We can confess our amazement that “Christian” scholars would affirm that the serpent here told man the “truth,” that the intention of the serpent was “innocent, and the serpent was “good, etc.
Such views are absolutely wrong. The conversation here begun by the serpent was on the part of the serpent a vicious, malicious lie, craftily designed to seduce and destroy the entire human family.
The device by which interpreters who are blinded and hog-tied by their own man-made rules are able to pass over the conversation of the serpent in this passage as good or innocent is founded upon a false syllogism:
All that God made is good (Genesis 1:31); God made this serpent; therefore, this serpent was good! By this syllogism, one may also prove that the Devil is good. As Skinner admitted, such views are contradicted by the “spirit” of this scripture.
One further word about the identity of the serpent: Yates mentioned a Hebrew tradition to the effect that the serpent walked upright, was gifted with speech, and talked freely with Eve.
God cursed the ground for Adam’s sake; and certainly the ground was innocent enough.
Both the evil that came to this serpent and that which befell the earth itself must be attributed to Satan as having been the primary cause.

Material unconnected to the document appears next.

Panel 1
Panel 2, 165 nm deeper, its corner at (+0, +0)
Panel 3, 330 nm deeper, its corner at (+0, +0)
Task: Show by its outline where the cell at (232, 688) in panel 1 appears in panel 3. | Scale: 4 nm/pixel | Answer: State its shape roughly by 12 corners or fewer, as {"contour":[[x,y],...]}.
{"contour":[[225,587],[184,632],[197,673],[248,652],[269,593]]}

“Hath God said, Ye shall not eat of any tree of the garden … ?” The purpose of this query was to focus upon the restriction and prohibition which God had made regarding a certain tree, that of “knowledge of good and evil.”

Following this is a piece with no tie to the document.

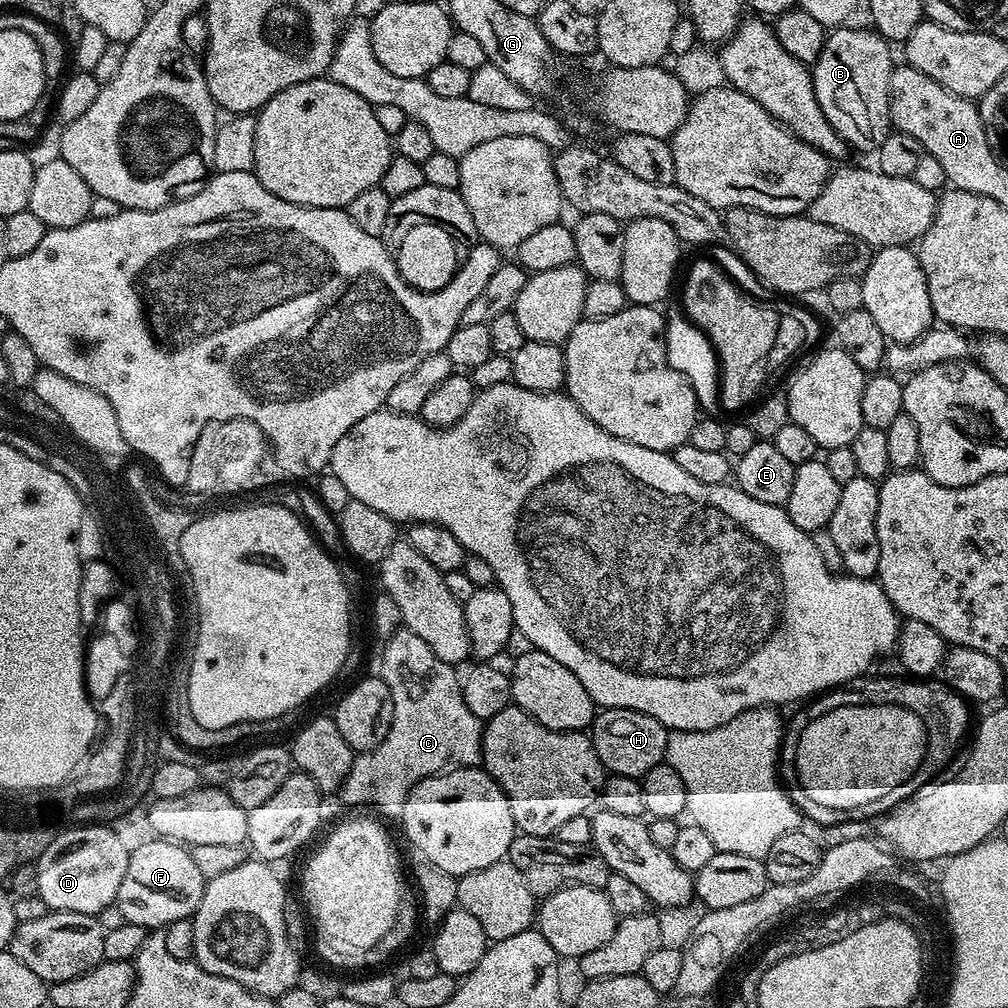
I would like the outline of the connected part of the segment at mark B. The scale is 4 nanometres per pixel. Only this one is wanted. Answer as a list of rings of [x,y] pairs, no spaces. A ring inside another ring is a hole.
[[[840,26],[825,39],[822,54],[811,65],[814,94],[826,122],[848,144],[849,149],[861,148],[875,153],[890,133],[888,95],[894,61],[889,41],[871,27]]]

“Ye shall not surely die …” This was a bold and cunning falsehood; and one is a little distressed by the scholars who are still treating this narrative as if the Devil told the truth.

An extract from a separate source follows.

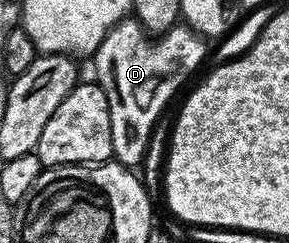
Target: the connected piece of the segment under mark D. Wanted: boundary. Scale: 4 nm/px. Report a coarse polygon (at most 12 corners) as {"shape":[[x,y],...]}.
{"shape":[[126,17],[91,56],[113,159],[137,169],[157,118],[205,59],[188,25]]}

Their error is the same as that of Eve, in that they alter what God said and then claim that what God allegedly said failed to come true.
For example, it is affirmed that God meant that they would, “immediately be struck dead,” or that, “he did not die (physically) immediately as God said,” and that, “It is also true that death does not immediately follow the act of eating,” etc., etc.
All such thoughts are interpretive errors. What God said was that, “In the day that thou eatest, thou shalt surely die,” the day here having no reference whatever to days of the week but to the seventh day of Creation, a day that is still in progress.
It still stands; and in the fullness of time, during that very day when the penalty was incurred, namely during the present dispensation of God’s grace, the death penalty will be executed upon Adam in the person of his total posterity, the redeemed ones in Christ Jesus being the sole survivors of it.
The judgment of the Great Day, which shall terminate the current dispensation, will be the occasion when this penalty will be executed.
“Ye shall be as God, knowing good from evil …”
This also was a lie, skillfully interwoven with a half-truth. “Ye shall be as God,” was a vicious falsehood. Eating the forbidden fruit did not make them “like God” at all, but sent them full of shame, fear, and apprehension into hiding from the loving face of the Creator, whose word they had violated.
The additional knowledge they received was nothing beautiful and desirable at all. It was only that wretched, soul-killing knowledge that comes experientially to every sinner who violates God’s Word.
What an unprincipled and malignant falsehood was Satan’s alluring promise!
It is significant that Satan in this passage used the word [~’Elohiym] for God, presenting a problem that casts doubt upon the various documentary theories regarding the alleged sources of Moses, making those theories “doubtful.
The plurality of the word [~’Elohiym] caused some translators to render this passage, “ye shall be as gods,” but the reference is clearly to the [~’Elohiym] of the first chapter.